### TASK GOAL
Return every line of the listing below that contains the string "Clinic".

### MATERIAL FOR THIS TASK
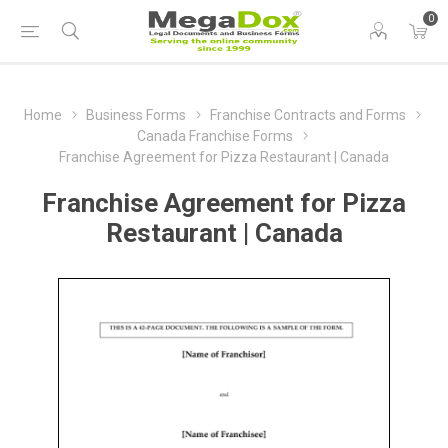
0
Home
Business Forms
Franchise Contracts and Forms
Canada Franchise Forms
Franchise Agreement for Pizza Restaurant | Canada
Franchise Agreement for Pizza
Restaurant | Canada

--

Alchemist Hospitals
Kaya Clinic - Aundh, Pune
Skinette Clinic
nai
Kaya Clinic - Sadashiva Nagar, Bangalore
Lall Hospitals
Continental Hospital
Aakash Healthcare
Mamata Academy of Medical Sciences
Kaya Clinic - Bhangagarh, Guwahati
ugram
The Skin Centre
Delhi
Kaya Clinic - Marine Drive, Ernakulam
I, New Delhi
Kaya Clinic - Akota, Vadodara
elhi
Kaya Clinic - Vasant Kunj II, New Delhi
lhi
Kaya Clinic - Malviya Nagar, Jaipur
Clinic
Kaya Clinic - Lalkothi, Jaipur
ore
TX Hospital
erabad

### SOLVED EXERCISE
Kaya Clinic - Aundh, Pune
Skinette Clinic
Kaya Clinic - Sadashiva Nagar, Bangalore
Kaya Clinic - Bhangagarh, Guwahati
Kaya Clinic - Marine Drive, Ernakulam
Kaya Clinic - Akota, Vadodara
Kaya Clinic - Vasant Kunj II, New Delhi
Kaya Clinic - Malviya Nagar, Jaipur
Clinic
Kaya Clinic - Lalkothi, Jaipur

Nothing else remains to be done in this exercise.